For those not acquainted with this electronic component, it can be usually used as a voltage comparator, a voltage follower (i.e. a buffer) and as a voltage amplifier. I really found it to be cool that the designers threw in such a part (i.e. analog) into this mostly digital component.
Don’t want to go into the details, but I tested it in simple comparator/follower/amplifier use-cases and it worked very well! One good thing is that its output swings from rail-to-rail (i.e. 0V and 5V) which is not the case in most OpAmps.
The not so good thing is that the output drive capability is not that great: i.e. the output can’t source a high current, which is a bit of a drag.

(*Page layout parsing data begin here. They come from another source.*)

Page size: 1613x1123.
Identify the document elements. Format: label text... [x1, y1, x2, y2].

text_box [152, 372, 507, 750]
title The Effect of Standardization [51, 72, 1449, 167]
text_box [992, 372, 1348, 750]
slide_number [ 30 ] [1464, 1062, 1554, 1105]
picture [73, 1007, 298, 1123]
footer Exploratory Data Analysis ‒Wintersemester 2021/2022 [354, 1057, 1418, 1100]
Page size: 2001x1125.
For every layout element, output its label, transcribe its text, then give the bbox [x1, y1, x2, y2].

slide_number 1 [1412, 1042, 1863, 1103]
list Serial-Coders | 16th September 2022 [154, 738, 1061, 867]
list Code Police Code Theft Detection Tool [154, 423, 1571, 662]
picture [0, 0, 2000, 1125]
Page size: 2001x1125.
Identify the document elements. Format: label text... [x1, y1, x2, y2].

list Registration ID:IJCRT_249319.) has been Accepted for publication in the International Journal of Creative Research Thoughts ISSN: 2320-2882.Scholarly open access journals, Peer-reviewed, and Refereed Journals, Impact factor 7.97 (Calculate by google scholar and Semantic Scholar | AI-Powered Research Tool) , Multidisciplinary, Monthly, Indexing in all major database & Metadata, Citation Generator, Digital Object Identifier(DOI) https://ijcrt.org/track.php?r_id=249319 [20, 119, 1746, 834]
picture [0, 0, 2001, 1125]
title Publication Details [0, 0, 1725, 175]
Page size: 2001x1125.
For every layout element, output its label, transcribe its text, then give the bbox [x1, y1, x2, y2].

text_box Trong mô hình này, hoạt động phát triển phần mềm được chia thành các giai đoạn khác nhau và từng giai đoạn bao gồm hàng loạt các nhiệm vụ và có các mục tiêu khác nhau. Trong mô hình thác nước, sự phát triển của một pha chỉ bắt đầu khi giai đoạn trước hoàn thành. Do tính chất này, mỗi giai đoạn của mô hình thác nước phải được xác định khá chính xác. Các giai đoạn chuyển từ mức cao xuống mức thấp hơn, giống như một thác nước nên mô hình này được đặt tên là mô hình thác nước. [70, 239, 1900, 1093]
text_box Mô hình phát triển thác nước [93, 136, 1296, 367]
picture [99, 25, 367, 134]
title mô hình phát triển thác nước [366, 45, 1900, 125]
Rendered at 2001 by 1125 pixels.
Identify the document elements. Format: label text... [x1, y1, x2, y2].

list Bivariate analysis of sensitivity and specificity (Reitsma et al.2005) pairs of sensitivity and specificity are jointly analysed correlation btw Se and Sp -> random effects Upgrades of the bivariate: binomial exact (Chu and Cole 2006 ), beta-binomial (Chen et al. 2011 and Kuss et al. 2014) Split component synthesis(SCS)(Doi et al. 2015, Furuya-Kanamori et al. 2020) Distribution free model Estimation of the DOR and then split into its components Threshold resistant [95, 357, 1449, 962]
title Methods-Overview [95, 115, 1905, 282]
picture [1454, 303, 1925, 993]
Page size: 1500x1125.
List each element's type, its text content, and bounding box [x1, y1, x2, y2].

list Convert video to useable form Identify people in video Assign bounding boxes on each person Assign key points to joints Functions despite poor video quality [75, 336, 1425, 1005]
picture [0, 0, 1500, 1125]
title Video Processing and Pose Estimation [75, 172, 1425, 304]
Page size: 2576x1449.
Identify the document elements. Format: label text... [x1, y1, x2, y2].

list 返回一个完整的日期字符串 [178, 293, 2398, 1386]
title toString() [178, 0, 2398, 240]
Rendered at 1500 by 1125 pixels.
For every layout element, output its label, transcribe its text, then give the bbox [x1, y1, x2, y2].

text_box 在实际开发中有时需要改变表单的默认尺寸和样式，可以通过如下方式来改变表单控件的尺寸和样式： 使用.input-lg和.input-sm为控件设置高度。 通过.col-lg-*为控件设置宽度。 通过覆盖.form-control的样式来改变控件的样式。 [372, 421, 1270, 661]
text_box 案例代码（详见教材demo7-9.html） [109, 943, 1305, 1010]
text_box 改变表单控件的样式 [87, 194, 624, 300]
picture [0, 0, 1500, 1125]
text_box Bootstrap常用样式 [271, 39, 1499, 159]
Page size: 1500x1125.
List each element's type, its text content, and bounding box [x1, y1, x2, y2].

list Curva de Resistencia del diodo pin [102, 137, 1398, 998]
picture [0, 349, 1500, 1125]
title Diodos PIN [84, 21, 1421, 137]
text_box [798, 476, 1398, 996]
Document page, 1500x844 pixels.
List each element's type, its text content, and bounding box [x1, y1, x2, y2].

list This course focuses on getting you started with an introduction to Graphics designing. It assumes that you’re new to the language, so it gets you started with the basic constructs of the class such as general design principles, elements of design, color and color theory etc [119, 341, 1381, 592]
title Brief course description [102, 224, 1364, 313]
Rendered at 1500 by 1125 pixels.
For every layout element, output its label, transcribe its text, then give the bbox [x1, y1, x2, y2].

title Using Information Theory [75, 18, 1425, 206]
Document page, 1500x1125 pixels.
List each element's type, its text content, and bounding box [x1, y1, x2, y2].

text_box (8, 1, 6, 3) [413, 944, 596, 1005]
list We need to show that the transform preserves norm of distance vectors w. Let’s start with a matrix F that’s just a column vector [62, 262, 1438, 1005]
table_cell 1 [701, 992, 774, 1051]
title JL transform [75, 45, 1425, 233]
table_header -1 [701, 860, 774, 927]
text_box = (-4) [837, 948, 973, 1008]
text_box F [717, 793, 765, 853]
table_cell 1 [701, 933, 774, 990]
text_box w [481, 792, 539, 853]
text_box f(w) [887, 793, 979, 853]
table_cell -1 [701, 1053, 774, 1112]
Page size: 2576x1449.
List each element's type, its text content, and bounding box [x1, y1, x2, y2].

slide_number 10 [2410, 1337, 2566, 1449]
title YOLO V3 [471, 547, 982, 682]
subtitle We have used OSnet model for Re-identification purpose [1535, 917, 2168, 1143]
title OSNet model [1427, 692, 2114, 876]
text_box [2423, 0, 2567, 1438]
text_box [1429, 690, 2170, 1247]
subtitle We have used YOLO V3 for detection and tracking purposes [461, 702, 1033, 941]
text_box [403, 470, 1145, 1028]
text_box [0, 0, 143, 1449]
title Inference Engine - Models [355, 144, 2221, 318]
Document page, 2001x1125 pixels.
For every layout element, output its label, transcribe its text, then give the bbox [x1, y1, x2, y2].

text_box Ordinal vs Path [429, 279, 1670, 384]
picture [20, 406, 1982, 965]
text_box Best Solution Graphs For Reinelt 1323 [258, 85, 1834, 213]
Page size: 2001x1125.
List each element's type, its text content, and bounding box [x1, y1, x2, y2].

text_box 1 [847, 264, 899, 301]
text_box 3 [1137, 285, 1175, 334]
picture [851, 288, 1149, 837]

But overall, I’m happy that this feature is provided, as many times there’s a need to amplify a small analog signal from a sensor, say, before routing it to the Analog-to-Digital Converter (ADC). So this integrated feature can be very handy without requiring other external components.
Digital-to-Analog Converter (DAC)
Another nice feature that has been added to the R4 WiFi is the Digital-to-Analog Converter (DAC).
We all have likely used the PWM on the Arduinos before (i.e. for dimming an LED). This was an indirect way to simulate analog behavior.
But with the DAC, one can physically create a true voltage waveform of any shape. One useful application of this is to generate audio.
The R4 WiFi has support for generating sine, square and sawtooth waveforms and here they are (captured by my el-cheapo portable oscilloscope) :
Note how bad are the jaggies in the sine and sawtooth captures; this indicates that the DAC is set to a low resolution causing high granularity in the output’s waveforms.
I then decided to write a little code myself to use a high resolution, so here’s the sawtooth waveform using a 12-bit DAC (looks so much nicer!) :
UNO R4 WIFI Board Summary
The new UNO R4 WiFi board is quite impressive and is loaded with features and sports high-performance computational abilities. Aside from the default high-current consumption, I don’t have any real concerns or complaints and am truly liking this board so far.
I’ll continue to explore its other features (i.e. Bluetooth, debug support, compatibility, etc) and will update this thread with other new–and hopefully interesting–findings. Cheers!